Listening to All the Road Running, I'd wondered if the opener, "Beachcombing", a song about loss, peppered with Knopfler's expressive, finger-style lead guitar, had been inspired by Hurricane Katrina or the December 2004 tsunami. The line in its lyric that runs: "They say there's wreckage washing up all along the coast..." seemed an obvious clue, but Knopfler says he wrote the song long before the tragedies. The guitar virtuoso can be a hesitant interviewee, his careful choosing of words perhaps a throwback to his previous career as a journalist and a desire to give good quote. While he ruminates, Harris often takes over, her manner supportive rather than domineering.

"There is something prescient about that song," she says. "But I think of "Beachcombing" as a portal to all the other stories on the record. The point is that this world is a dangerous enough place without us screwing around with it. I was telling Mark that I saw a bumper sticker in Nashville that said: 'We all live downstream.' It was a succinct way of saying that everything that happens is going to affect everyone eventually."

Conversation turns to another event whose effect on the world stage has been considerable, namely 9/11. Much of All the Road Running was written in the aftermath of the twin towers tragedy, so it is unsurprising that several of its songs reflect upon its ramifications. Knopfler talks of reading pieces by Martin Amis and Ian McEwan, both of which he found affecting. "I remember the McEwan piece homing in on people in the twin towers using their mobiles; that final phone call home to say: 'I love you.' If there's anything positive to take from 9/11, that expression of love is surely it. That, rather than what happened next: another wave of violence.

"The song 'If This Is Goodbye' definitely came out of that. If 9/11 hadn't happened, I probably wouldn't have written 'This Is Us' either. That's a song looking at two ordinary people's lives, the Polaroid pictures and the drawings by their kids on the fridge. There are bruised people on this record, and Em has a way of inhabiting those characters and making them real."

It is clear that Knopfler's and Harris's family lives are now more important to them than ever. Quizzed about a 2003 motorbike smash in which a collision with a car cost him nine broken bones, Knopfler says the most testing thing was sitting up straight and not laughing at his kid's jokes.
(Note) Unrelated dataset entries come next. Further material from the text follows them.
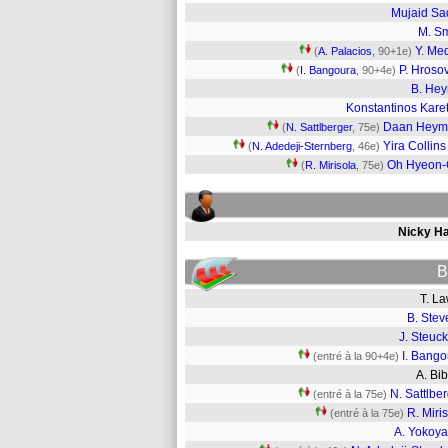
Mujaid Sa
M. S
Y. Me
(
A. Palacios
, 90+1e)
P. Hroso
(
I. Bangoura
, 90+4e)
B. He
Konstantinos Kare
Daan Heym
(
N. Sattlberger
, 75e)
Yira Collins
(
N. Adedeji-Sternberg
, 46e)
Oh Hyeon-
(
R. Mirisola
, 75e)
Nicky H
B
T. L
B. Stev
J. Steuc
I. Bango
(entré à la 90+4e)
A. B
N. Sattlbe
(entré à la 75e)
R. Miri
(entré à la 75e)
A. Yokoy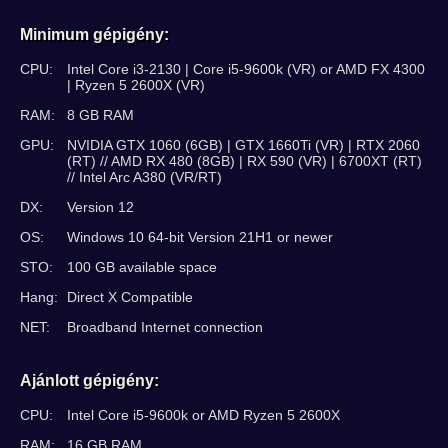
Minimum gépigény:
CPU:
Intel Core i3-2130 | Core i5-9600k (VR) or AMD FX 4300
| Ryzen 5 2600X (VR)
RAM:
8 GB RAM
GPU:
NVIDIA GTX 1060 (6GB) | GTX 1660Ti (VR) | RTX 2060
(RT) // AMD RX 480 (8GB) | RX 590 (VR) | 6700XT (RT)
// Intel Arc A380 (VR/RT)
DX:
Version 12
OS:
Windows 10 64-bit Version 21H1 or newer
STO:
100 GB available space
Hang:
Direct X Compatible
NET:
Broadband Internet connection
Ajánlott gépigény:
CPU:
Intel Core i5-9600k or AMD Ryzen 5 2600X
RAM:
16 GB RAM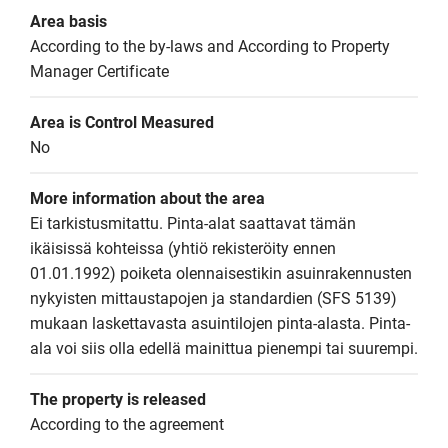
Area basis
According to the by-laws and According to Property 
Manager Certificate
Area is Control Measured
No
More information about the area
Ei tarkistusmitattu. Pinta-alat saattavat tämän 
ikäisissä kohteissa (yhtiö rekisteröity ennen 
01.01.1992) poiketa olennaisestikin asuinrakennusten 
nykyisten mittaustapojen ja standardien (SFS 5139) 
mukaan laskettavasta asuintilojen pinta-alasta. Pinta-
ala voi siis olla edellä mainittua pienempi tai suurempi.
The property is released
According to the agreement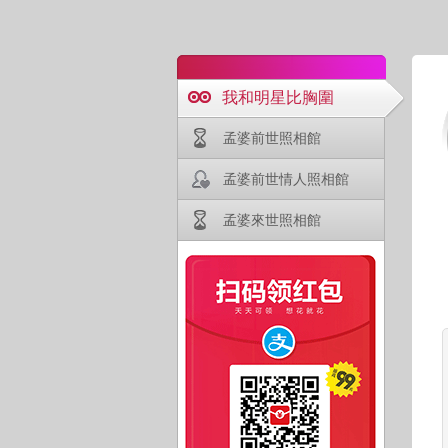
我和明星比胸圍
孟婆前世照相館
孟婆前世情人照相館
孟婆來世照相館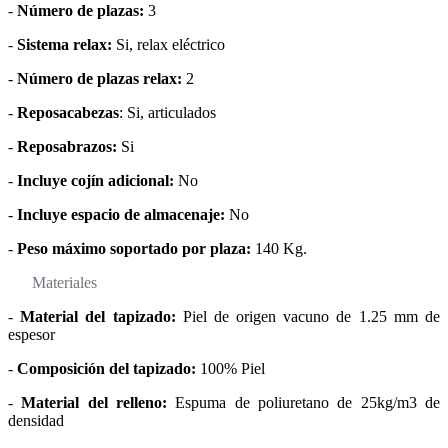
-
Número de plazas:
3
-
Sistema relax:
Si, relax eléctrico
-
Número de plazas relax:
2
-
Reposacabezas
: Si, articulados
-
Reposabrazos:
Si
-
Incluye cojín adicional:
No
-
Incluye espacio de almacenaje:
No
-
Peso máximo soportado por plaza:
140 Kg.
Materiales
-
Material del tapizado:
Piel de origen vacuno de 1.25 mm de
espesor
-
Composición del tapizado:
100% Piel
-
Material del relleno:
Espuma de poliuretano de 25kg/m3 de
densidad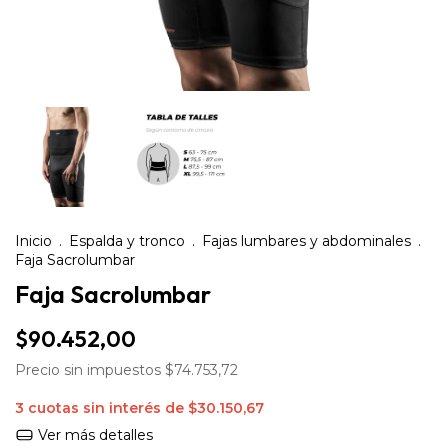
Inicio
.
Espalda y tronco
.
Fajas lumbares y abdominales
.
Faja Sacrolumbar
Faja Sacrolumbar
$90.452,00
Precio sin impuestos
$74.753,72
3
cuotas sin interés de
$30.150,67
Ver más detalles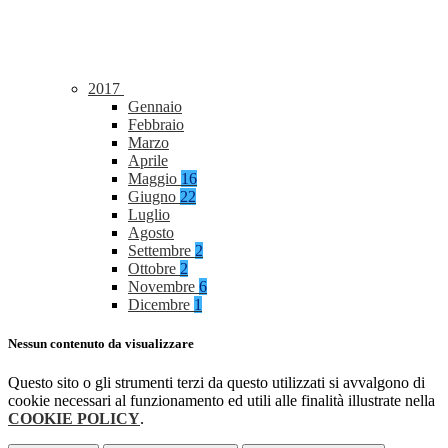
2017
Gennaio
Febbraio
Marzo
Aprile
Maggio
16
Giugno
22
Luglio
Agosto
Settembre
2
Ottobre
2
Novembre
6
Dicembre
1
Nessun contenuto da visualizzare
Questo sito o gli strumenti terzi da questo utilizzati si avvalgono di
cookie necessari al funzionamento ed utili alle finalità illustrate nella
COOKIE POLICY
.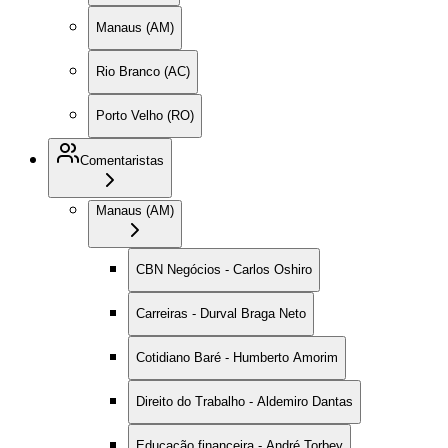
Manaus (AM)
Rio Branco (AC)
Porto Velho (RO)
Comentaristas
Manaus (AM)
CBN Negócios - Carlos Oshiro
Carreiras - Durval Braga Neto
Cotidiano Baré - Humberto Amorim
Direito do Trabalho - Aldemiro Dantas
Educação financeira - André Torbey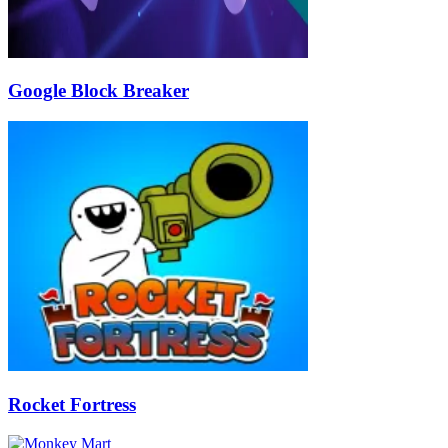
Google Block Breaker
Rocket Fortress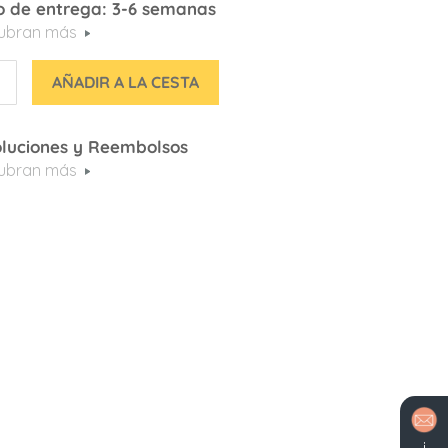
 de entrega: 3-6 semanas
ubran más
AÑADIR A LA CESTA
luciones y Reembolsos
ubran más
¡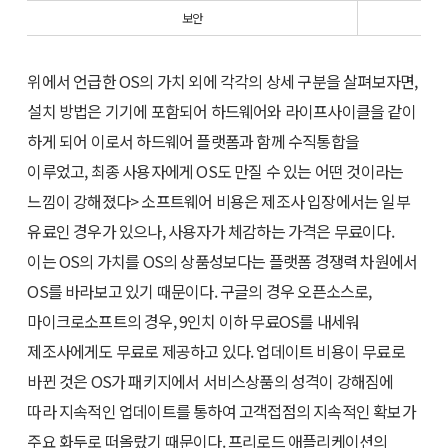
보안
위에서 언급한 OS의 가치 외에 각각의 상세 구분을 살펴보자면,
설치 방법은 기기에 포함되어 하드웨어와 라이프사이클을 같이
하게 되어 이로서 하드웨어 플랫폼과 함께 수직통합을
이루었고, 최종 사용자에게 OS도 만질 수 있는 어떤 것이라는
느낌이 강해졌다> 소프트웨어 비용은 제조사 입장에서는 일부
유료인 경우가 있으나, 사용자가 체감하는 가격은 무료이다.
이는 OS의 가치를 OS의 상품성보다는 플랫폼 경쟁력 차원에서
OS를 바라보고 있기 때문이다. 구글의 경우 오픈소스로,
마이크로소프트의 경우, 9인치 이하 무료OS를 내세워
제조사에게도 무료로 제공하고 있다. 업데이트 비용이 무료로
바뀐 것은 OS가 패키지에서 서비스상품의 성격이 강해짐에
따라 지속적인 업데이트를 통하여 고객접점의 지속적인 확보가
주요 화두로 떠올랐기 때문이다. 프리로드 애플리케이션의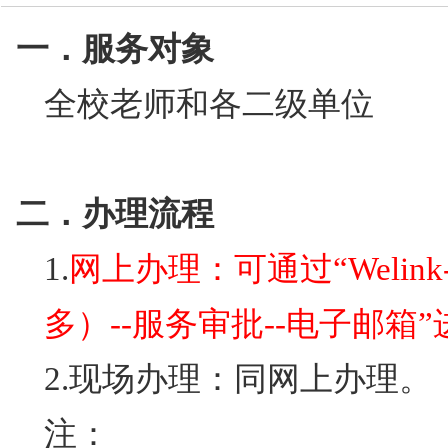
技术中心
一．服务对象
全校老师和各二级单位
二．办理流程
1.
网上办理：可通过“Welink
多）--服务审批--电子邮箱
2.现场办理：同网上办理。
注：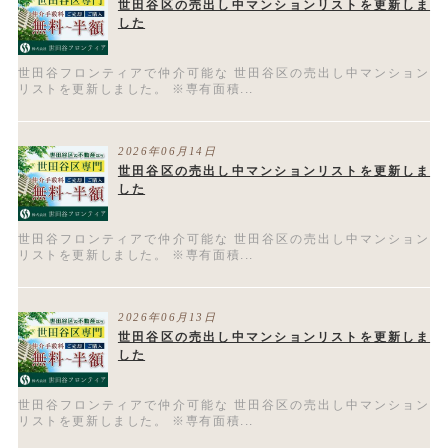
世田谷区の売出し中マンションリストを更新しま
した
世田谷フロンティアで仲介可能な 世田谷区の売出し中マンション
リストを更新しました。 ※専有面積...
2026年06月14日
世田谷区の売出し中マンションリストを更新しま
した
世田谷フロンティアで仲介可能な 世田谷区の売出し中マンション
リストを更新しました。 ※専有面積...
2026年06月13日
世田谷区の売出し中マンションリストを更新しま
した
世田谷フロンティアで仲介可能な 世田谷区の売出し中マンション
リストを更新しました。 ※専有面積...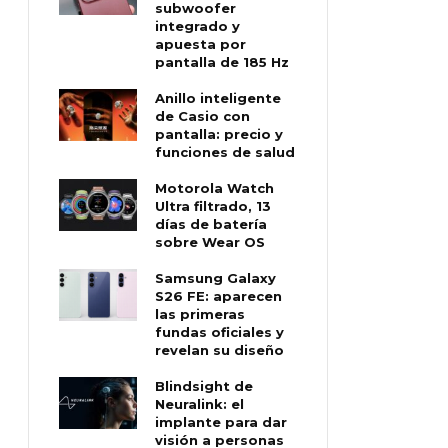
subwoofer
integrado y
apuesta por
pantalla de 185 Hz
Anillo inteligente
de Casio con
pantalla: precio y
funciones de salud
Motorola Watch
Ultra filtrado, 13
días de batería
sobre Wear OS
Samsung Galaxy
S26 FE: aparecen
las primeras
fundas oficiales y
revelan su diseño
Blindsight de
Neuralink: el
implante para dar
visión a personas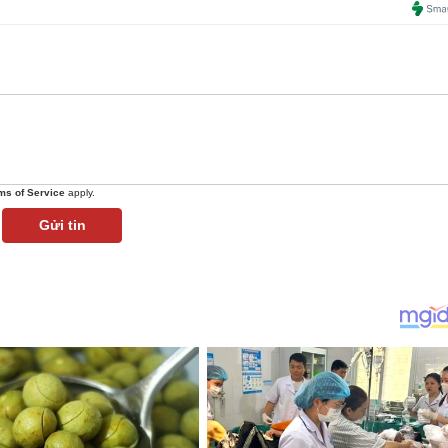
ms of Service
apply.
Gửi tin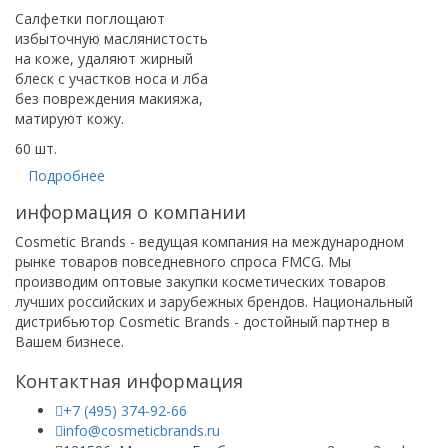
Салфетки поглощают
избыточную маслянистость
на коже, удаляют жирный
блеск с участков носа и лба
без повреждения макияжа,
матируют кожу.
60 шт.
Подробнее
информация о компании
Cosmetic Brands - ведущая компания на международном
рынке товаров повседневного спроса FMCG. Мы
производим оптовые закупки косметических товаров
лучших российских и зарубежных брендов. Национальный
дистрибьютор Cosmetic Brands - достойный партнер в
Вашем бизнесе.
Контактная информация
+7 (495) 374-92-66
info@cosmeticbrands.ru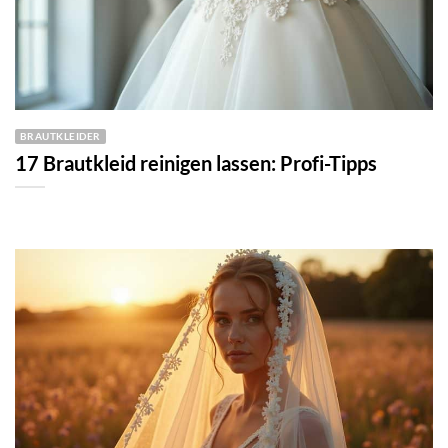
BRAUTKLEIDER
17 Brautkleid reinigen lassen: Profi-Tipps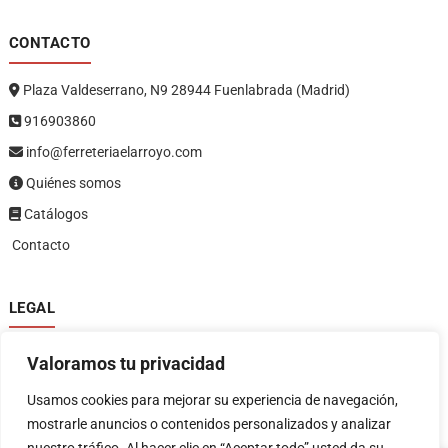
CONTACTO
Plaza Valdeserrano, N9 28944 Fuenlabrada (Madrid)
916903860
info@ferreteriaelarroyo.com
Quiénes somos
Catálogos
Contacto
LEGAL
Política de privacidad
Valoramos tu privacidad
Política de devoluciones y reembolsos
1
Términos y condiciones
Usamos cookies para mejorar su experiencia de navegación,
Aviso legal
mostrarle anuncios o contenidos personalizados y analizar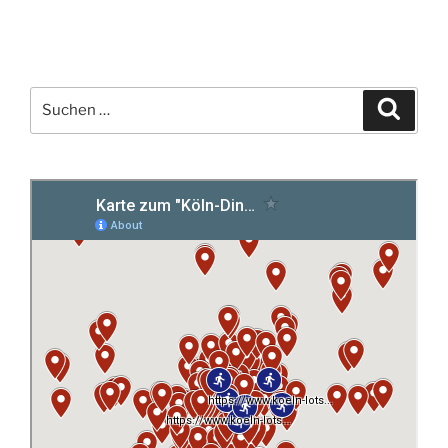
Suchen
Suche
nach: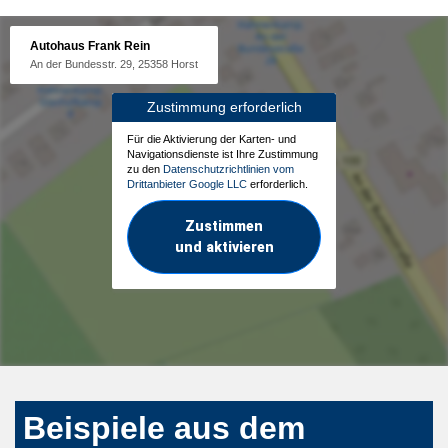
Autohaus Frank Rein
An der Bundesstr. 29, 25358 Horst
Zustimmung erforderlich
Für die Aktivierung der Karten- und
Navigationsdienste ist Ihre Zustimmung
zu den
Datenschutzrichtlinien vom
Drittanbieter Google LLC
erforderlich.
Zustimmen
und aktivieren
Beispiele aus dem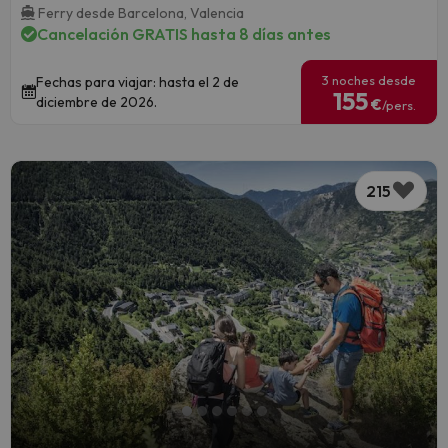
Ferry desde Barcelona,
Valencia
Cancelación GRATIS hasta 8 días antes
3 noches desde
Fechas para viajar: hasta el 2 de
155
diciembre de 2026.
€
/pers.
215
Harris, meanwhile, talks fondly of her daughters, Hallie and Meghann, and of the seven dogs and five cats that make her Nashville home something of a menagerie.

What got to Knopfler about the Martin Amis piece, he says, was the writer's realisation that we can't protect our children. "That was something for me to look at," says the guitarist. "I think we addressed it in Em's song 'Love and Happiness', and because you have a man and a woman singing it, both of whom are parents, it intensifies things."

Asked about the song she penned with the Austin, Texas, songwriter Kimmie Rhodes, Harris says that "Love and Happiness" might be the only "proper" country song she's ever written. "You can't get fancy with that genre," she says. "Kimmie and I sat down as mothers and thought: 'What are the things that we would want for our children? What are the metaphors for that deep desire that your child will dodge certain bullets? And what will they need to help them deal with the bullets they aren't able to dodge? Kimmie had the first verse in the bag, and with that wonderful structure of hers, we wrote the rest in an afternoon. Sometimes they come easy."